Copy every line of the entries below word for word, leaving the pictures out of your answer.

## [PROVIDED MATERIAL]
━━━━━━━━━━━━━━━━━━━━━━━━━━━━━━
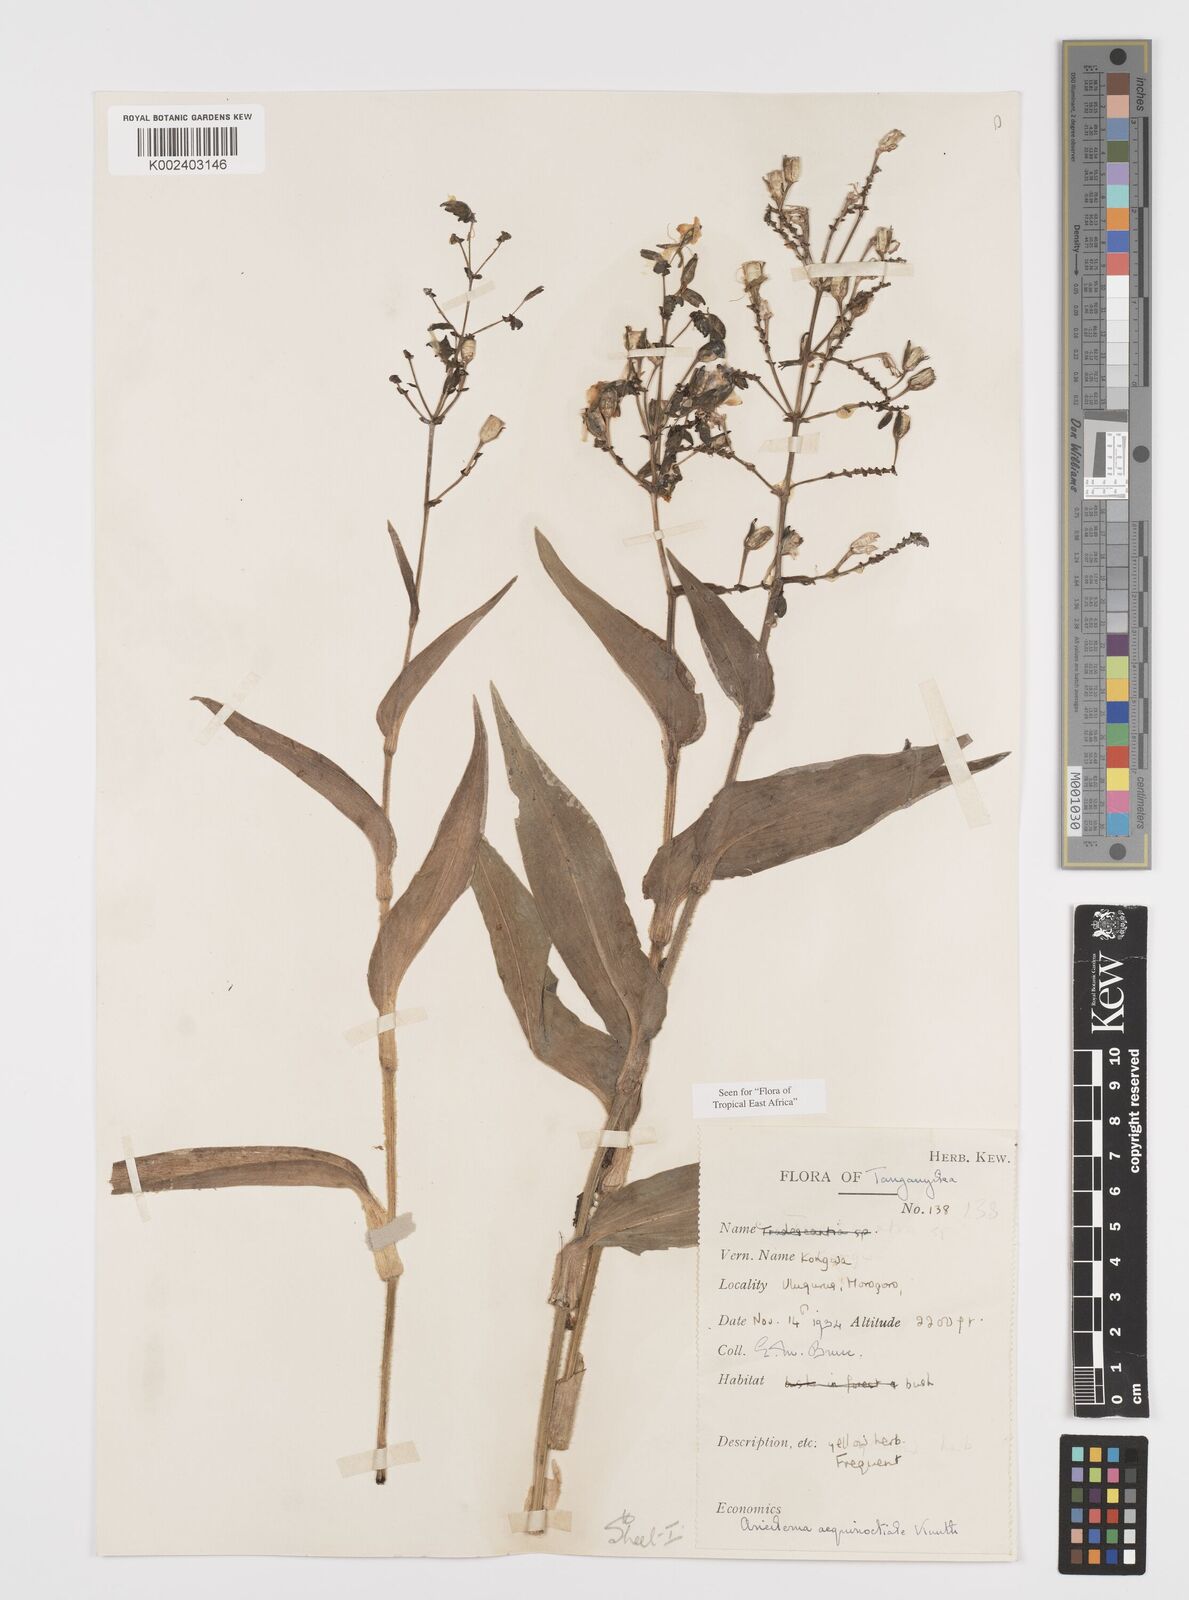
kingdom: Plantae
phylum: Tracheophyta
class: Liliopsida
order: Commelinales
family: Commelinaceae
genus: Aneilema
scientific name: Aneilema aequinoctiale
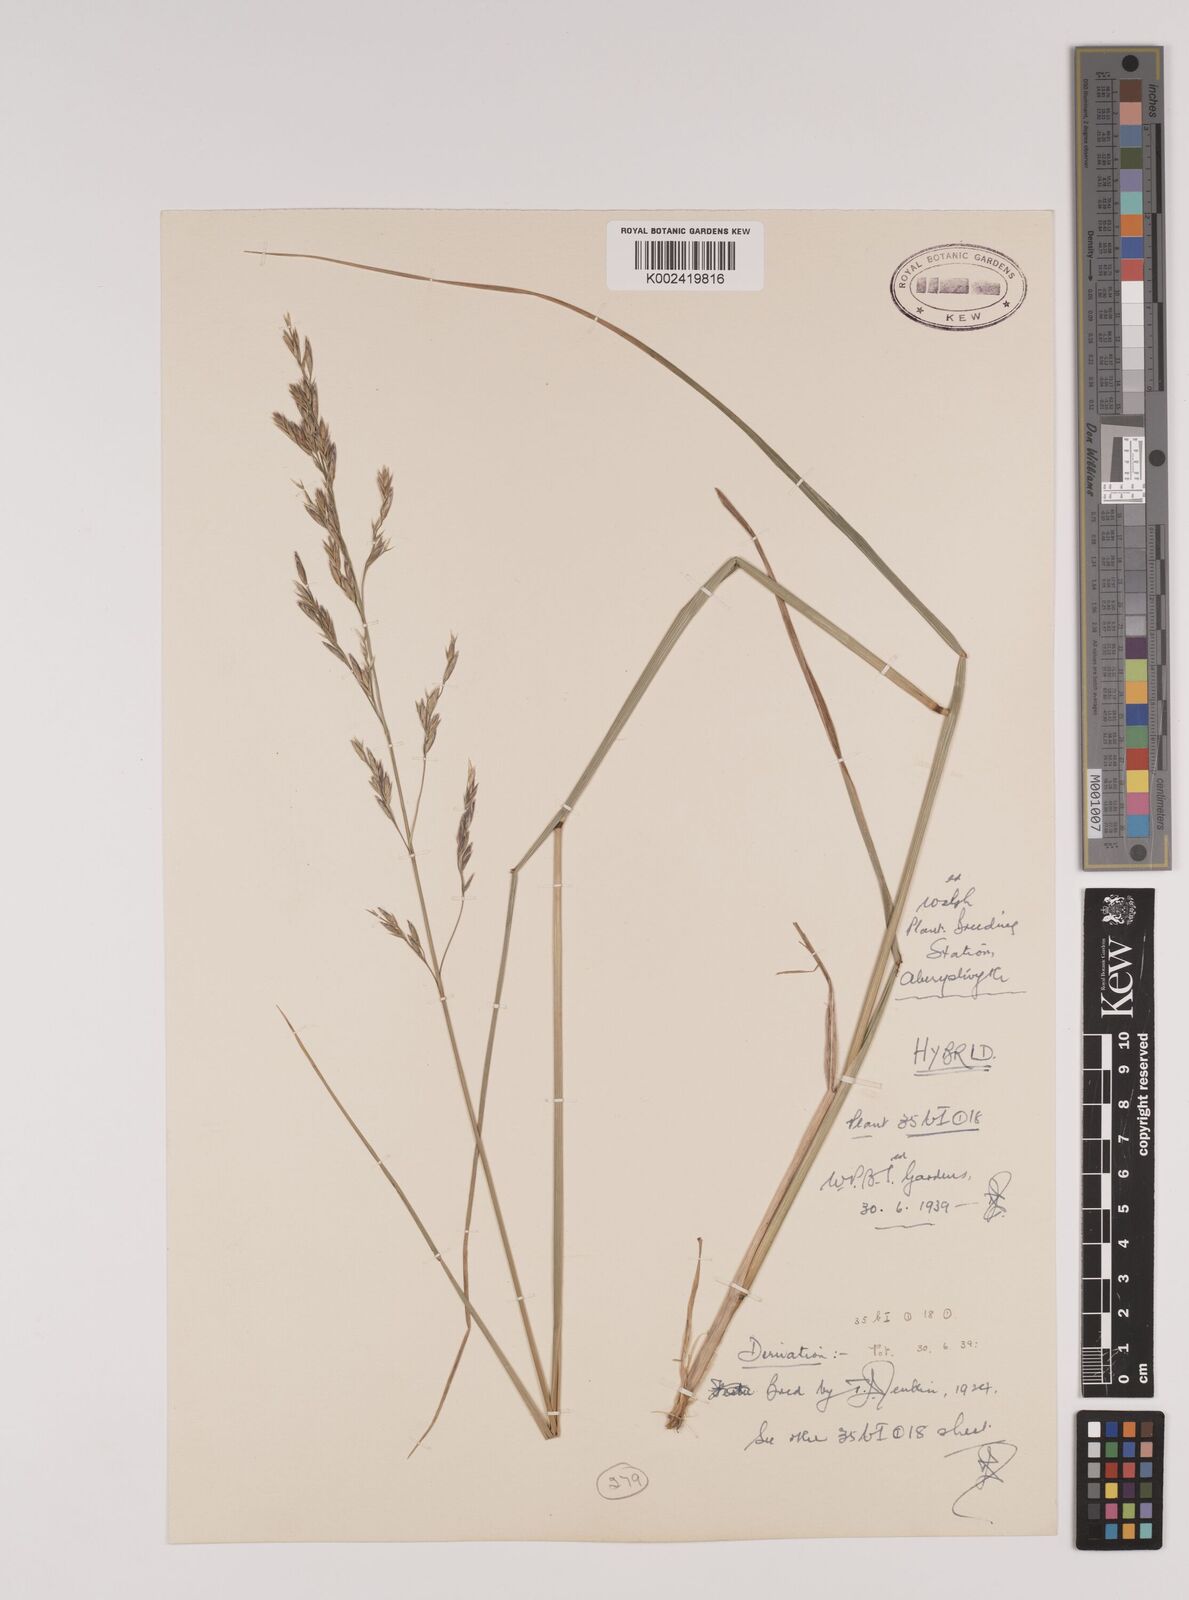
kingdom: Plantae
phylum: Tracheophyta
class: Liliopsida
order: Poales
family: Poaceae
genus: Festuca
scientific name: Festuca rubra
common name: Red fescue
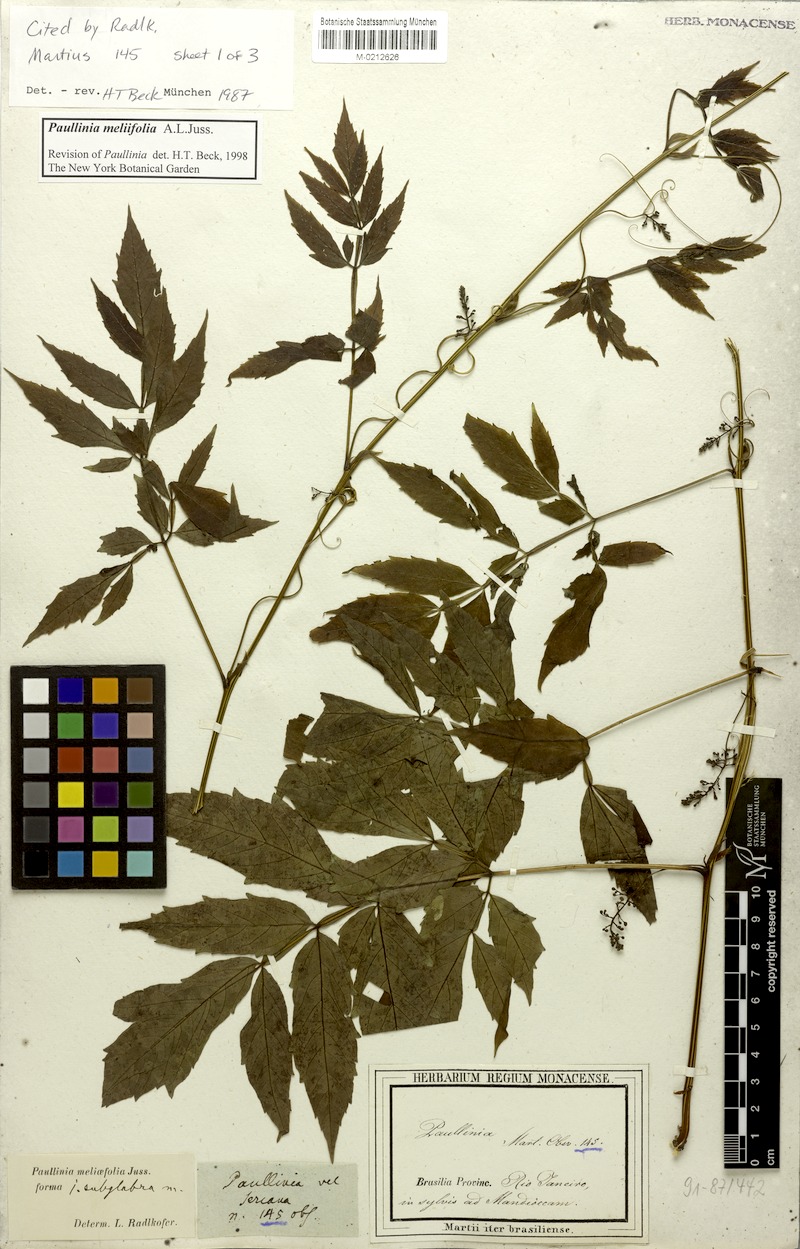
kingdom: Plantae
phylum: Tracheophyta
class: Magnoliopsida
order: Sapindales
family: Sapindaceae
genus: Paullinia
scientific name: Paullinia meliifolia
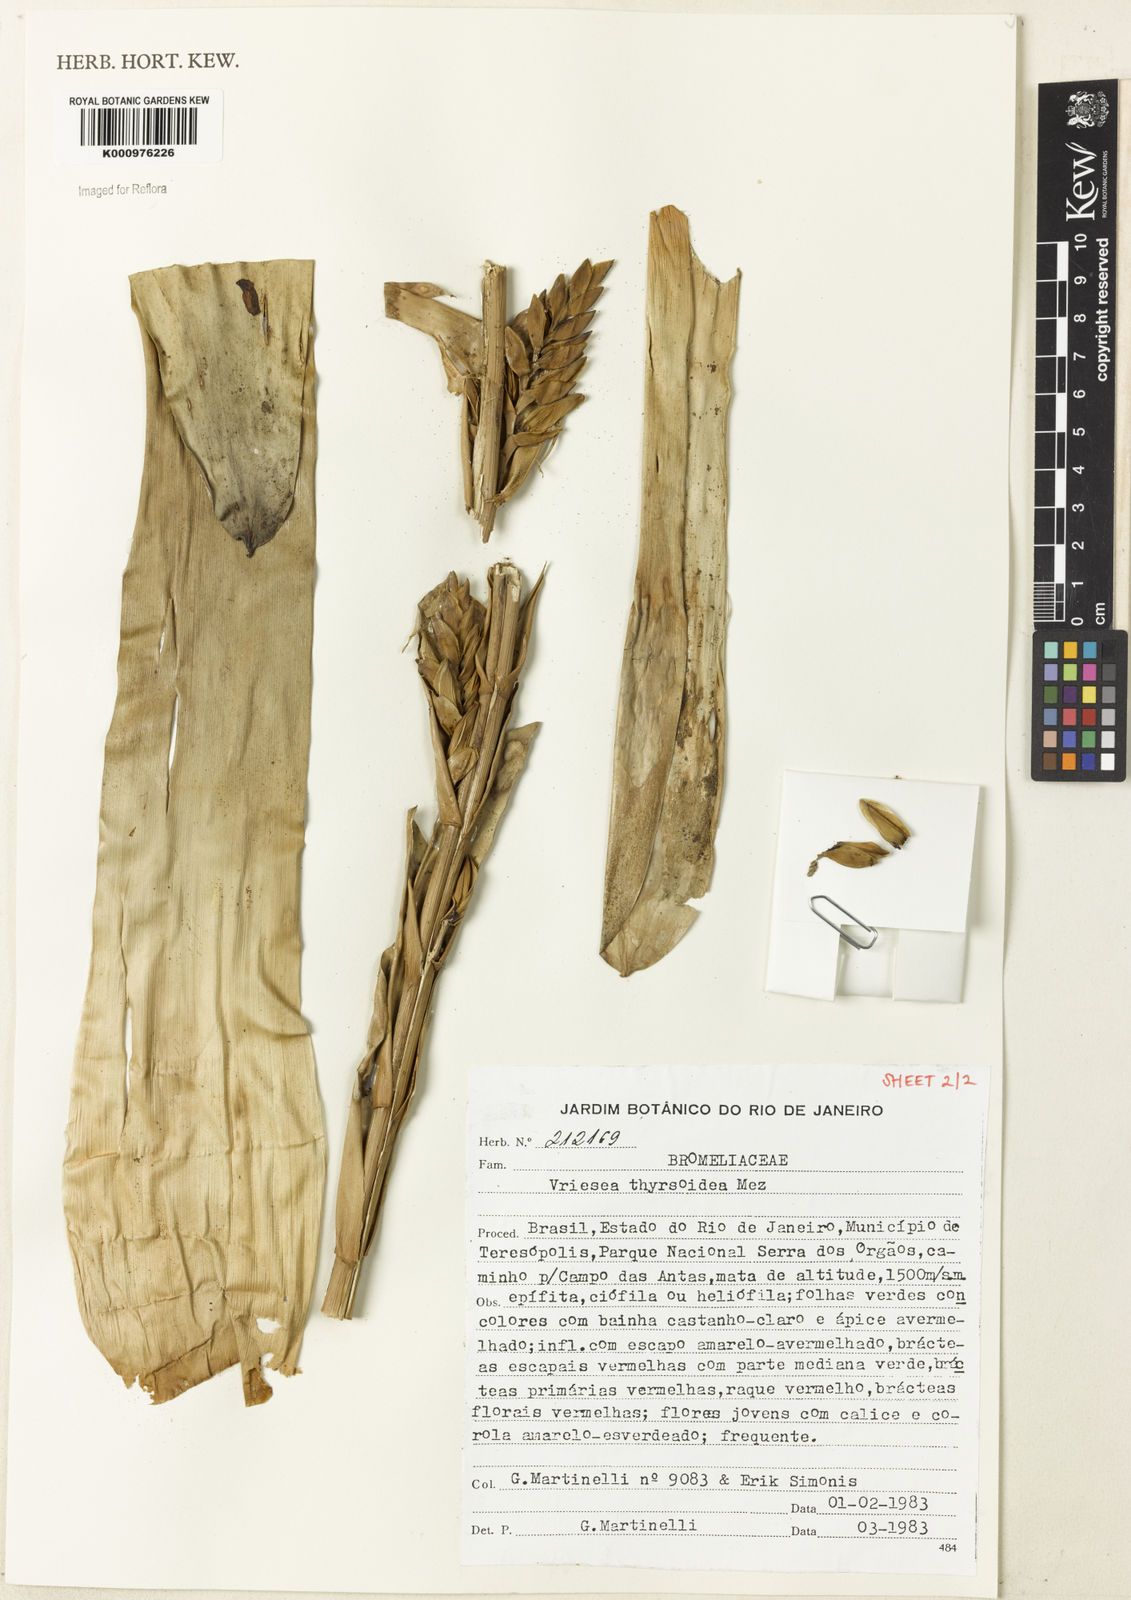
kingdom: Plantae
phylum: Tracheophyta
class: Liliopsida
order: Poales
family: Bromeliaceae
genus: Vriesea
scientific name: Vriesea
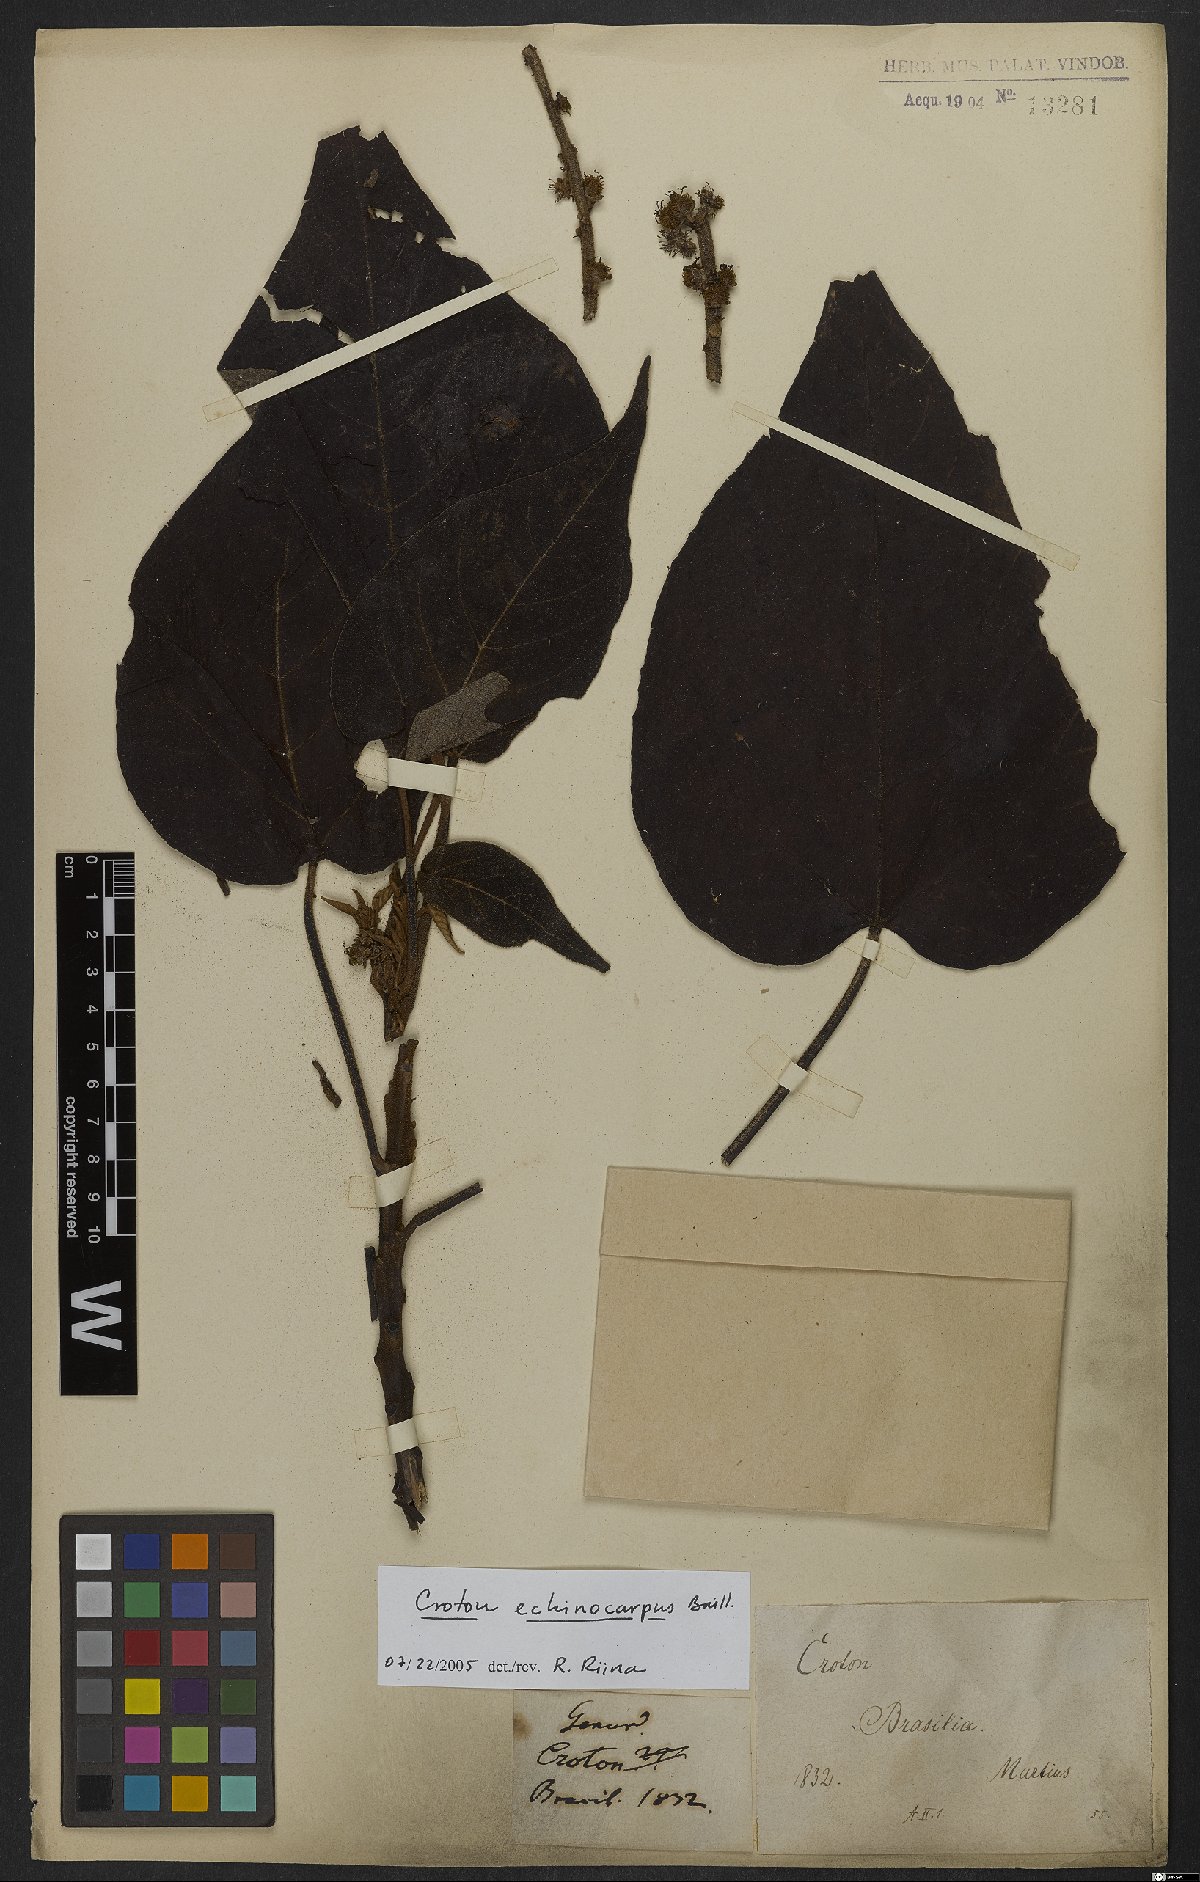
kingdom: Plantae
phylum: Tracheophyta
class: Magnoliopsida
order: Malpighiales
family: Euphorbiaceae
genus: Croton
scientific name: Croton verrucosus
━━━━━━━━━━━━━━━━━━━━━━━━━━━━━━
## [TASK RESULT]
kingdom: Plantae
phylum: Tracheophyta
class: Liliopsida
order: Commelinales
family: Commelinaceae
genus: Aneilema
scientific name: Aneilema aequinoctiale
kingdom: Plantae
phylum: Tracheophyta
class: Liliopsida
order: Poales
family: Poaceae
genus: Festuca
scientific name: Festuca rubra
common name: Red fescue
kingdom: Plantae
phylum: Tracheophyta
class: Magnoliopsida
order: Sapindales
family: Sapindaceae
genus: Paullinia
scientific name: Paullinia meliifolia
kingdom: Plantae
phylum: Tracheophyta
class: Liliopsida
order: Poales
family: Bromeliaceae
genus: Vriesea
scientific name: Vriesea
kingdom: Plantae
phylum: Tracheophyta
class: Magnoliopsida
order: Malpighiales
family: Euphorbiaceae
genus: Croton
scientific name: Croton verrucosus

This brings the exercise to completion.